### About this task
Copy out the data line by line exactly, from its start to the line bearing "her own home", inclusive.
*** Data extracts ***
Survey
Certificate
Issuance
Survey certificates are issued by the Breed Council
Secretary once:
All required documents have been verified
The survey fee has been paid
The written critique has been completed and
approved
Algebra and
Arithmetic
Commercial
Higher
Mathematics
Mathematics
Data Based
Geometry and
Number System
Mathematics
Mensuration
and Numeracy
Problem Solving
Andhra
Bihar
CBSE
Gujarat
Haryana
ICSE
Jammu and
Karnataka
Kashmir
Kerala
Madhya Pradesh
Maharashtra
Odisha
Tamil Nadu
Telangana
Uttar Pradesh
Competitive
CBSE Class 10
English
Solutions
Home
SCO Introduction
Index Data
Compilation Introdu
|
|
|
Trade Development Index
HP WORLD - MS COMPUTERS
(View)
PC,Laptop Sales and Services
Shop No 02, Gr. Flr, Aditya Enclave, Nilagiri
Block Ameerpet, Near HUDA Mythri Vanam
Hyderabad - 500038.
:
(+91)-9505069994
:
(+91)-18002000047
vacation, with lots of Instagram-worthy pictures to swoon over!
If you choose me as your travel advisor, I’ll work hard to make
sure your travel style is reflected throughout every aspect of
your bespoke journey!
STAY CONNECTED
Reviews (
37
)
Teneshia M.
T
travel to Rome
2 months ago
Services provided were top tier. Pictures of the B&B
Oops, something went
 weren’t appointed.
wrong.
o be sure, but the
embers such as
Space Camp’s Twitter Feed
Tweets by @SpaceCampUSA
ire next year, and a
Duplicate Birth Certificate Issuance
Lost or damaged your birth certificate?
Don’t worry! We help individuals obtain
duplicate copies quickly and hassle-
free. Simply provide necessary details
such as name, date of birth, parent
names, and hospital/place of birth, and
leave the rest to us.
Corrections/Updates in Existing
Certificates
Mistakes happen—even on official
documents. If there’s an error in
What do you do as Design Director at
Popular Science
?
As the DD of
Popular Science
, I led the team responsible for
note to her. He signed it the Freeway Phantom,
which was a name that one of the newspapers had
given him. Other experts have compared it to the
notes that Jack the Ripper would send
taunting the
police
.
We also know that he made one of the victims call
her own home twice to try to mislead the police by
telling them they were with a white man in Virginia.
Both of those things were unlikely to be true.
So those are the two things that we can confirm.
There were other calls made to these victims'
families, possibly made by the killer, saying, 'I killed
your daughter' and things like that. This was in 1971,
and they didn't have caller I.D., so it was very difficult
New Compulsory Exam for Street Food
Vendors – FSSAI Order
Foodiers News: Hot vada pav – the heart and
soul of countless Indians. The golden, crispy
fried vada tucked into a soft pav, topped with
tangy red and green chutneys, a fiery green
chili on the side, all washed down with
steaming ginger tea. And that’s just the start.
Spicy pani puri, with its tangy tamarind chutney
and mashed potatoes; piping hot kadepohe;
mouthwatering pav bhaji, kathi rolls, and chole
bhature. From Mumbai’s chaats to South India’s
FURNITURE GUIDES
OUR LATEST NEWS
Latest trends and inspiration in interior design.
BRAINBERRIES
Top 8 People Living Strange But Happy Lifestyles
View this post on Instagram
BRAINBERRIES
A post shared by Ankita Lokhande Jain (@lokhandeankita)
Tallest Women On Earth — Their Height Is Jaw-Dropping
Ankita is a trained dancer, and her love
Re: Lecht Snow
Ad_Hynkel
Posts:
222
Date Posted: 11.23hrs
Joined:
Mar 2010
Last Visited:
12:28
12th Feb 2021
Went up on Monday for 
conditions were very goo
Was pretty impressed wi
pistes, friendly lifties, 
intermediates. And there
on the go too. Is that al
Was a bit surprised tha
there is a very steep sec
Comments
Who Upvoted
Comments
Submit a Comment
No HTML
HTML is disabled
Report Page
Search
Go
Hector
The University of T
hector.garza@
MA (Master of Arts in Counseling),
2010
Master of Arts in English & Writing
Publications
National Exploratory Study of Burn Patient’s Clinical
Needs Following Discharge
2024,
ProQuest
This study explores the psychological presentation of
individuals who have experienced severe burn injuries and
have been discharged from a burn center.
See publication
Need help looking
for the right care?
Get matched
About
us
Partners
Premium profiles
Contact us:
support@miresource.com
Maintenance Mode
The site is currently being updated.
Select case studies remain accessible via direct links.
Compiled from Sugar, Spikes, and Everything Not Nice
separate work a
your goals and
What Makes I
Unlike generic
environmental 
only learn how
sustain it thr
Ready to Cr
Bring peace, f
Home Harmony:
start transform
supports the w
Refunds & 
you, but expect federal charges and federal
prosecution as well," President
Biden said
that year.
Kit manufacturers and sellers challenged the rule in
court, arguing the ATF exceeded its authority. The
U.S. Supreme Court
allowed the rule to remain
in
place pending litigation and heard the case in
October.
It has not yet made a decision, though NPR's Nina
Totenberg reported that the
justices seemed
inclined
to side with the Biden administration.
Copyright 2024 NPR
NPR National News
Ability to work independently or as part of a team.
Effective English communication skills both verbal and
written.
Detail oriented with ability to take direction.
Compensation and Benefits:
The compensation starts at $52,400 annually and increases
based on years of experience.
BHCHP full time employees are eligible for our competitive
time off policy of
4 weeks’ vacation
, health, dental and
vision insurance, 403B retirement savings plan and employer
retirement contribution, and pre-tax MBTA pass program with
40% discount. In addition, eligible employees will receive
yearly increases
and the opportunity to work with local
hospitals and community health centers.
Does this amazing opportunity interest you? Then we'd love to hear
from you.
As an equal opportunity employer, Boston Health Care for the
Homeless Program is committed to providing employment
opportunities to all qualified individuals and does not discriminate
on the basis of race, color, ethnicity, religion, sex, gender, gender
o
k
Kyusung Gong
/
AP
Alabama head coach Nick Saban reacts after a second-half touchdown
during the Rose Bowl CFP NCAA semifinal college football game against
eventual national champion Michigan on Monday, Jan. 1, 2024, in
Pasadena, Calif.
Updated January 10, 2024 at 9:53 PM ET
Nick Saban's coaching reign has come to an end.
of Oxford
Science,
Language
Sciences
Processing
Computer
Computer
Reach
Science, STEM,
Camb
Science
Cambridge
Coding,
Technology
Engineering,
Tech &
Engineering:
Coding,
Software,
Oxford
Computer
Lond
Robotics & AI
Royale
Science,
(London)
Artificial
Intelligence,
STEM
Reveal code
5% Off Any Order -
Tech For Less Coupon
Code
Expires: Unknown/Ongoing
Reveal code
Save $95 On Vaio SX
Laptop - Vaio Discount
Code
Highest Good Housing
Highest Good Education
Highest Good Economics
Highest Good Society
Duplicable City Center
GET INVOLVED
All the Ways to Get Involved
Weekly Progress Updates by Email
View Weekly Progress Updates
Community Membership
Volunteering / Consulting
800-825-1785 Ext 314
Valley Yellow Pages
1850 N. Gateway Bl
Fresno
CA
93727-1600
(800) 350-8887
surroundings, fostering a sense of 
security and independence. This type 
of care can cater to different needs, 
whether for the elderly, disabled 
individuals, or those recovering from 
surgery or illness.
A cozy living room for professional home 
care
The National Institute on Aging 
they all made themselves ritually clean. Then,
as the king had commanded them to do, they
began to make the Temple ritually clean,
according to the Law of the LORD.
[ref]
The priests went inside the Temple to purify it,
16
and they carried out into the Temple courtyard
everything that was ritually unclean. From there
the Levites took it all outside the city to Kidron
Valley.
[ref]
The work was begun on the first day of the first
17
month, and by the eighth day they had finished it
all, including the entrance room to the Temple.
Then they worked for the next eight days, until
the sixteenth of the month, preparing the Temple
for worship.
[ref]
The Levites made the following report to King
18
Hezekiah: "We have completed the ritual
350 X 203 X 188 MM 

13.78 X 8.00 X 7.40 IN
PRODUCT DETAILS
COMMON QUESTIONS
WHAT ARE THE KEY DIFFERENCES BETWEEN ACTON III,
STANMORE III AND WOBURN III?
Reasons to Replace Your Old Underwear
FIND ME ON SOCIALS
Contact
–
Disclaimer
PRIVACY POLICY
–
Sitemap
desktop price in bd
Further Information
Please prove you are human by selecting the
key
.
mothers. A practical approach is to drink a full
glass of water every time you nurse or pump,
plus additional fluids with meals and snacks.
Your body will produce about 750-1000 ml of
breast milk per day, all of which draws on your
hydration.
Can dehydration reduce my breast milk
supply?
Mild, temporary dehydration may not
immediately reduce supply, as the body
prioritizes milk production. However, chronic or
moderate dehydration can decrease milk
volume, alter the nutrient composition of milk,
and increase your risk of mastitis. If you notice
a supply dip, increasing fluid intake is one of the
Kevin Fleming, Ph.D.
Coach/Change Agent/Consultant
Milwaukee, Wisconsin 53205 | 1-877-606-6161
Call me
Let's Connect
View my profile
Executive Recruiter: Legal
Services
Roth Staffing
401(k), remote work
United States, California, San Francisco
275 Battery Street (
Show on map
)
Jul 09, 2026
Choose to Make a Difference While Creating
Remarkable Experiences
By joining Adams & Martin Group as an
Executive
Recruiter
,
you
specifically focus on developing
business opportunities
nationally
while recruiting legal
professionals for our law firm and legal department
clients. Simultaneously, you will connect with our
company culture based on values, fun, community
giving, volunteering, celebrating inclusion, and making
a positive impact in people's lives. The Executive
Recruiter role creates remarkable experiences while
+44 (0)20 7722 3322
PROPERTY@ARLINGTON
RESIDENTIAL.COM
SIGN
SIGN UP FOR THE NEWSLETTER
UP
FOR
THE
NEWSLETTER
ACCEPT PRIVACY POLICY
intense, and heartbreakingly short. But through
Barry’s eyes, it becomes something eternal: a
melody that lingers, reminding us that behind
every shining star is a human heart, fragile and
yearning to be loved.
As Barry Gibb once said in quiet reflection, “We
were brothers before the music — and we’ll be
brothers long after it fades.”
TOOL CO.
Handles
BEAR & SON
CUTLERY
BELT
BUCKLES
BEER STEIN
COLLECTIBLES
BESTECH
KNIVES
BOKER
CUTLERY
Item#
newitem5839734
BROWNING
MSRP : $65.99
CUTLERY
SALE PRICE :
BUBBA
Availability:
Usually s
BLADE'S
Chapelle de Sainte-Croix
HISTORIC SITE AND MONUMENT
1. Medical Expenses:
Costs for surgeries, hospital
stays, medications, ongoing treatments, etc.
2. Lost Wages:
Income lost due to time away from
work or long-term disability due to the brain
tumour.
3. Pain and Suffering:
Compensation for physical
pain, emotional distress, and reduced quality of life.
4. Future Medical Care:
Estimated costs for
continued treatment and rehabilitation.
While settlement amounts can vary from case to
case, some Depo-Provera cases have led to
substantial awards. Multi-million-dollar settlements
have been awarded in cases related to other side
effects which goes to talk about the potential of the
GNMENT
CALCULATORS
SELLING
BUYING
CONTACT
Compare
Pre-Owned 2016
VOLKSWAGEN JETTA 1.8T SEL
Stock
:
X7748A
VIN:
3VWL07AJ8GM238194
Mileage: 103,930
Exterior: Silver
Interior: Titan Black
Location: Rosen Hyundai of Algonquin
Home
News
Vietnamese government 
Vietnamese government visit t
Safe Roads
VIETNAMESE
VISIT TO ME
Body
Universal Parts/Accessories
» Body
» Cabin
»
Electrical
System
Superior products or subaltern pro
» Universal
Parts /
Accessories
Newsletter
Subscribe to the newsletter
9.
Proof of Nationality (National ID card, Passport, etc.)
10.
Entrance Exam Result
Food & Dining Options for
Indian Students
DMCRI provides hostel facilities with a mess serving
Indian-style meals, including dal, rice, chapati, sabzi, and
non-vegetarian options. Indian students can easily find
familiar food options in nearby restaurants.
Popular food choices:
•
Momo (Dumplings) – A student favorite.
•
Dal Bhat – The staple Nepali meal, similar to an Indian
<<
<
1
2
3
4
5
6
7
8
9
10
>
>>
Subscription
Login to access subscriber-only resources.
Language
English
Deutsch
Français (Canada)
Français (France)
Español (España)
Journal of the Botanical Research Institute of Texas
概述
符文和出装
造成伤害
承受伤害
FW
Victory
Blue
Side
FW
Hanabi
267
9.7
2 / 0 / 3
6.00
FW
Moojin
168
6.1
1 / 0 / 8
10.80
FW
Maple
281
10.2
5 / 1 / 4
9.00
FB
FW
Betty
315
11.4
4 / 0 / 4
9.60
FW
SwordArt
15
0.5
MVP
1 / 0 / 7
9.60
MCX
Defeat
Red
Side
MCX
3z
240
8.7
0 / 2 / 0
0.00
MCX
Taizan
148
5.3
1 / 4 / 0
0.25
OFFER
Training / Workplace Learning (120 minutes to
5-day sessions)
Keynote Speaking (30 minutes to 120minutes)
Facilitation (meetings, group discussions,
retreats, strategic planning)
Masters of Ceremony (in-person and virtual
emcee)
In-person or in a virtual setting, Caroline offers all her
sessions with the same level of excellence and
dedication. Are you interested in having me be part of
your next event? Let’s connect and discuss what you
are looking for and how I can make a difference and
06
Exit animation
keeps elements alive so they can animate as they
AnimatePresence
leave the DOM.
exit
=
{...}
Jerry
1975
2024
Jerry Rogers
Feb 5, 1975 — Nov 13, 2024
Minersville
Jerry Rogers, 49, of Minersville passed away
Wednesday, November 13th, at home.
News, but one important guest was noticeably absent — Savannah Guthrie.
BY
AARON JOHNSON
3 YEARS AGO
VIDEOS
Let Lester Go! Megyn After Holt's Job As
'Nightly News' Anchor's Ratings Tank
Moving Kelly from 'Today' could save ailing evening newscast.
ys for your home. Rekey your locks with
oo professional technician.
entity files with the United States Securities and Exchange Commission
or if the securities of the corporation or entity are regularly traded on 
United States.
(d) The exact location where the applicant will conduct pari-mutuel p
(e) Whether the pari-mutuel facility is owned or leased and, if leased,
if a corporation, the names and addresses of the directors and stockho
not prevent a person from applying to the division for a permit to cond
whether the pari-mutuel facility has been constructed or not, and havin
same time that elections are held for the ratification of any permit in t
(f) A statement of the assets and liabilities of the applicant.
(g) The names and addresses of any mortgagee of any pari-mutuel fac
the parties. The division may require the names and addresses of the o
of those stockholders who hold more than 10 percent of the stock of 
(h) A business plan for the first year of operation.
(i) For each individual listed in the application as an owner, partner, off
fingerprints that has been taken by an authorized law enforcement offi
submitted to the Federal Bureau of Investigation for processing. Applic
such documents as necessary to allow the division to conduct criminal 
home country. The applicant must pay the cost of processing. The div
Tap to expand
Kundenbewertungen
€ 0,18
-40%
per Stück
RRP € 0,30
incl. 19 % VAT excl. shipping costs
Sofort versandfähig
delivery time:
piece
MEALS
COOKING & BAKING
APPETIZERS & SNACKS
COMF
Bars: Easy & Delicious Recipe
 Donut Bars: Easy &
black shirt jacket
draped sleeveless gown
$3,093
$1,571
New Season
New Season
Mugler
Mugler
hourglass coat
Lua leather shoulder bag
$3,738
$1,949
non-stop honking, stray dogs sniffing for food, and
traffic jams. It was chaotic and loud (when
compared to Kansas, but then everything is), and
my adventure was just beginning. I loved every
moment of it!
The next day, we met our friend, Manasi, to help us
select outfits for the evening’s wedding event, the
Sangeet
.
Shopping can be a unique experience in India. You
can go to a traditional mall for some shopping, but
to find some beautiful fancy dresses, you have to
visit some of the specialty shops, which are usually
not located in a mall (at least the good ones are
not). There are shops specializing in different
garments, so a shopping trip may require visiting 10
*** End of Data extracts ***
### The answer
Survey
Certificate
Issuance
Survey certificates are issued by the Breed Council
Secretary once:
All required documents have been verified
The survey fee has been paid
The written critique has been completed and
approved
Algebra and
Arithmetic
Commercial
Higher
Mathematics
Mathematics
Data Based
Geometry and
Number System
Mathematics
Mensuration
and Numeracy
Problem Solving
Andhra
Bihar
CBSE
Gujarat
Haryana
ICSE
Jammu and
Karnataka
Kashmir
Kerala
Madhya Pradesh
Maharashtra
Odisha
Tamil Nadu
Telangana
Uttar Pradesh
Competitive
CBSE Class 10
English
Solutions
Home
SCO Introduction
Index Data
Compilation Introdu
|
|
|
Trade Development Index
HP WORLD - MS COMPUTERS
(View)
PC,Laptop Sales and Services
Shop No 02, Gr. Flr, Aditya Enclave, Nilagiri
Block Ameerpet, Near HUDA Mythri Vanam
Hyderabad - 500038.
:
(+91)-9505069994
:
(+91)-18002000047
vacation, with lots of Instagram-worthy pictures to swoon over!
If you choose me as your travel advisor, I’ll work hard to make
sure your travel style is reflected throughout every aspect of
your bespoke journey!
STAY CONNECTED
Reviews (
37
)
Teneshia M.
T
travel to Rome
2 months ago
Services provided were top tier. Pictures of the B&B
Oops, something went
 weren’t appointed.
wrong.
o be sure, but the
embers such as
Space Camp’s Twitter Feed
Tweets by @SpaceCampUSA
ire next year, and a
Duplicate Birth Certificate Issuance
Lost or damaged your birth certificate?
Don’t worry! We help individuals obtain
duplicate copies quickly and hassle-
free. Simply provide necessary details
such as name, date of birth, parent
names, and hospital/place of birth, and
leave the rest to us.
Corrections/Updates in Existing
Certificates
Mistakes happen—even on official
documents. If there’s an error in
What do you do as Design Director at
Popular Science
?
As the DD of
Popular Science
, I led the team responsible for
note to her. He signed it the Freeway Phantom,
which was a name that one of the newspapers had
given him. Other experts have compared it to the
notes that Jack the Ripper would send
taunting the
police
.
We also know that he made one of the victims call
her own home twice to try to mislead the police by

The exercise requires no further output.